Thursday, October 24, 2013

Questions about technology that need to be asked in Joplin, other school districts

A Los Angeles blogger asks some questions about the use of educational technology that make great fodder for thought for those of us in the Joplin R-8 School District and other districts that have taken the plunge into providing laptops or IPads to all students.

Los Angeles, of course, has had the recently publicized problem with the IPads it provided to every high school student. They were purchased primarily because they were needed to take Common Core tests, but they did not have keyboards, necessitating another expense.

The district also paid for the technology out of bond money that had been targeted for building improvements.

And it was embarrassed when word leaked out that the students had already worked their way around the blocks the district had set up to keep them off bad sites.

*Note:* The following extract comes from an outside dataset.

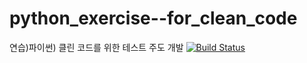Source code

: # python_exercise--for_clean_code
연습)파이썬) 클린 코드를 위한 테스트 주도 개발
[![Build Status](https://travis-ci.org/yhk1038/python_exercise--for_clean_code.svg?branch=master)](https://travis-ci.org/yhk1038/python_exercise--for_clean_code)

The blogger, Red Queen in LA asks the following questions:

  • If the ipads stay in the classroom, how is their distribution to be managed in any way efficiently?
  • If in the classroom, is the physical integrity of the building sufficient to ensure everyone’s and everything’s safety?
  • If staying in the classroom, does that forfeit the device’s biggest potential, as substitutes for heavy, expensive, resource-intensive textbooks?
  • If not to stay in the classroom, how will internet access be managed among “not-wired”, very poor or chaotic homes?
  • How are electronics to be harnessed for education alone and not hijacked by its social, interactive component?
  • If not in the classroom, how to reconcile bond construction monies targeted to long-term infrastructure support, with transient instruction delivery tied to non-durable goods?
  • If not in the classroom, how to manage the high turnover (purportedly up to one-third) among students of some high-poverty communities? What is the implication for device-specific instruction? For physical disappearance of the devices?
  • When was the imperative of Common Core testing agreed upon, as it underlies the drive behind implementing the ipad program precipitously?
  • When were teachers presented an honest cost:benefit analysis toward soliciting professional input regarding utility and efficacy in educating their students???
And legions of parents point out, variously:
  • If bond monies are to be so misappropriated, how will the public ever trust a future bond measure to be managed appropriately?
  • What are the future taxpayer and spending implications of an electronics education habit?
  • Why must parents support inefficient duplication of devices within a family?
  • When did the cost of implementing one program get stacked against the hardship of precluding another? Where is the discussion, bidding, testing, evaluating, thinking and scrutinizing of true needs and practices?
  • When did ancillary, support and ongoing upgrade costs get considered as part of the deal? From security to software to obsolescence, the costs of this decision are staggering.
  • When were parents presented an honest cost:benefit analysis toward soliciting parental input regarding utility and efficacy in educating their child???